All tips tremendously appreciated!
Tx
Peter
Let's assume you're using SizeTieredCompaction and you have four SSTables of size X, a compaction will merge them into one SSTable of size Y and this process repeats itself.
Problem: A compaction will create a new SSTable of size Y and both the new and old SSTables of size X exist during the compaction.
In the worst case (with no deletes and overwrites), a compaction will require 2 times of the on-disk space used for SSTables, or more specifically: at certain points you need to have enough disk space to hold the SSTables of size X and Y.
So even though it seems that you have enough space left, you might run out of disk space during compaction.

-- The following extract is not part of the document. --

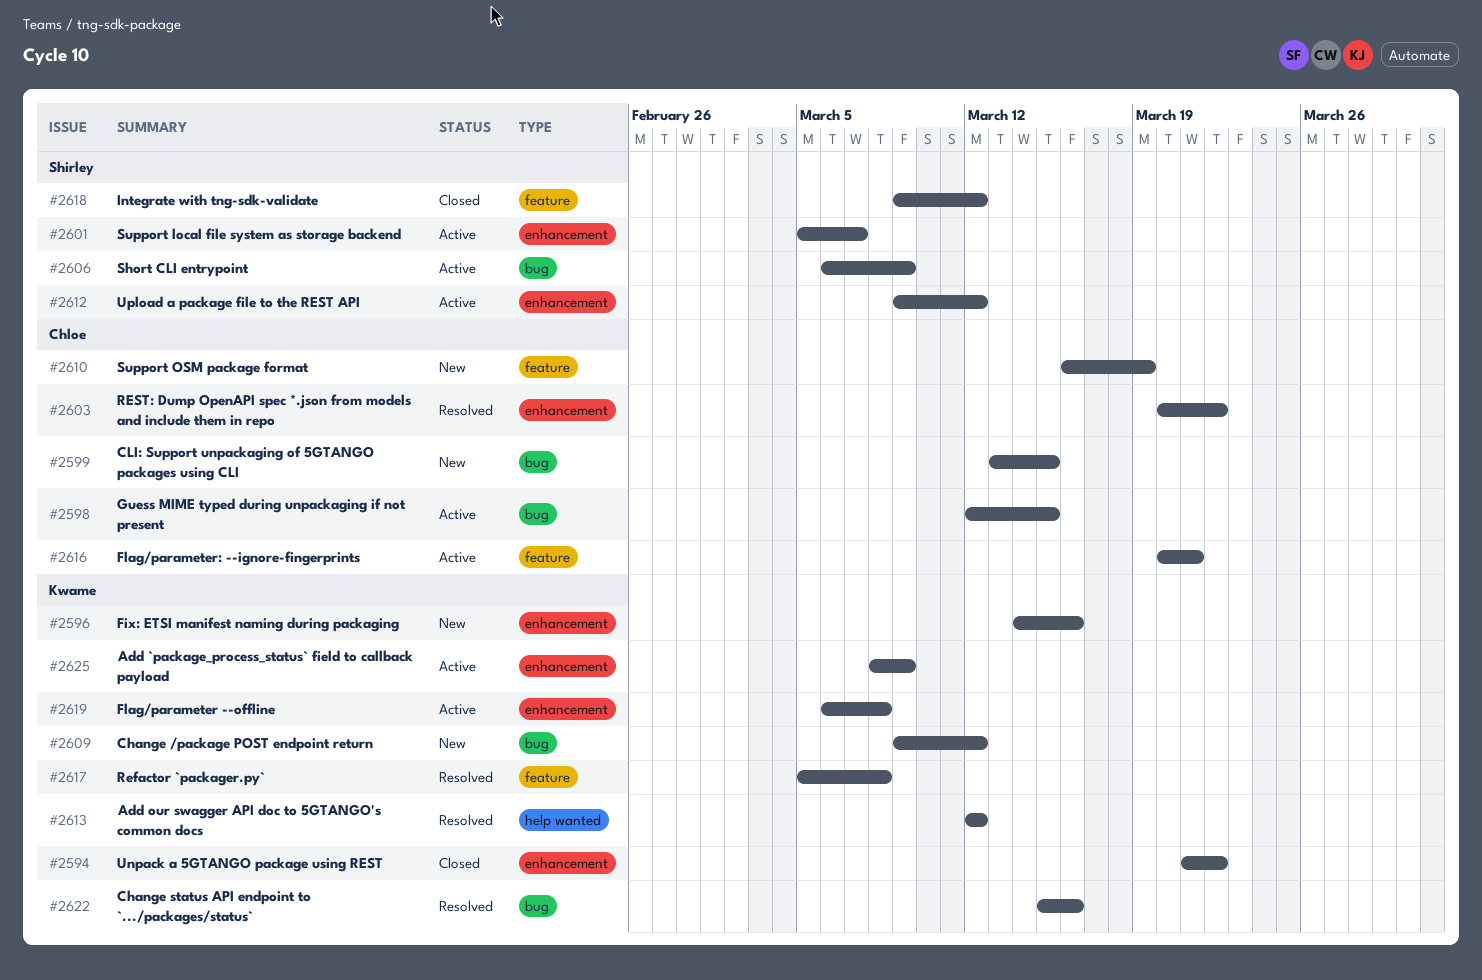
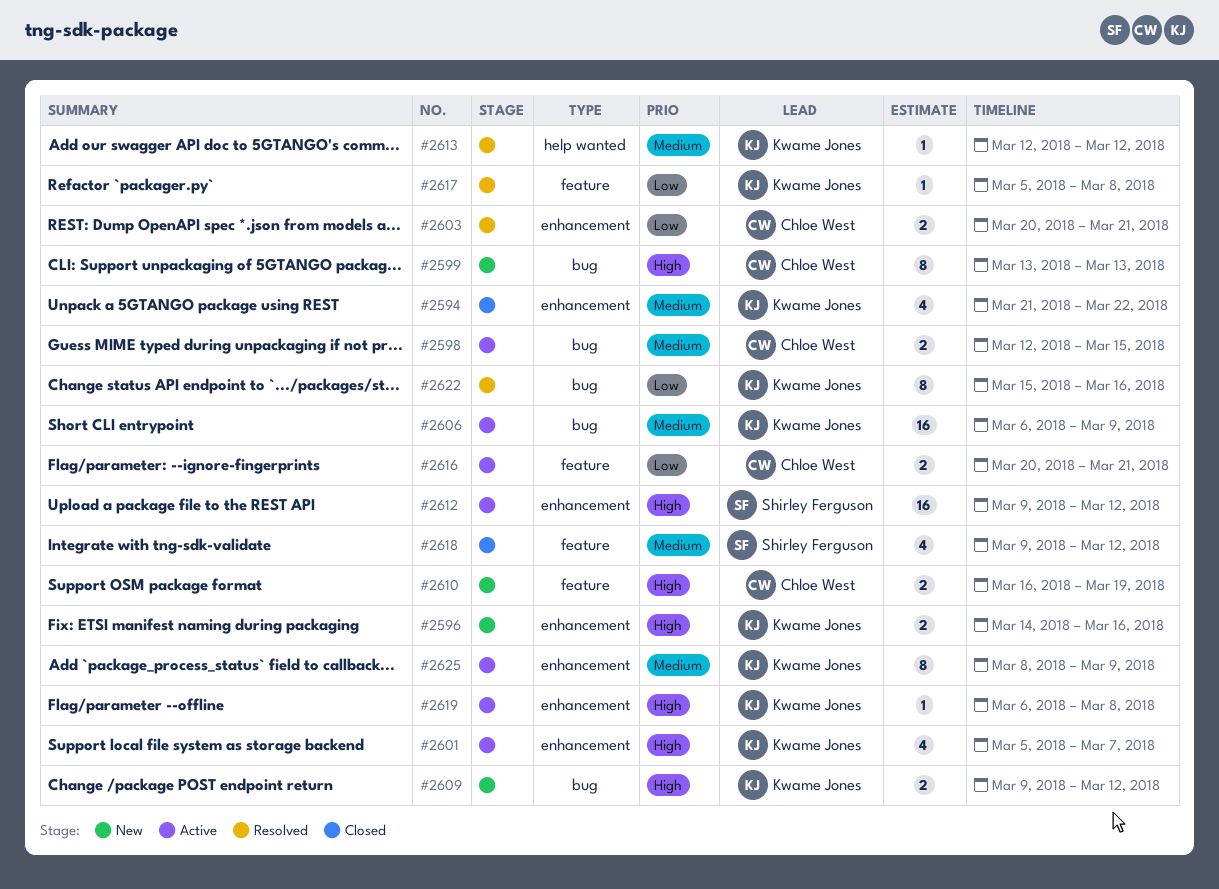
#2599, due: Mar 15 -> Mar 13
#2601, owner: Shirley Ferguson -> Kwame Jones
#2603, due: Mar 22 -> Mar 21
#2606, owner: Shirley Ferguson -> Kwame Jones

You might wanna try LeveledCompactionStrategy because it needs much less space for compaction (10 x sstable_size_in_mb). See also http://www.datastax.com/dev/blog/when-to-use-leveled-compaction for when to use LeveledCompactionStrategy.
No matter which compaction strategy you use, you should always leave enough free disk space to accommodate streaming, repair, and snapshots.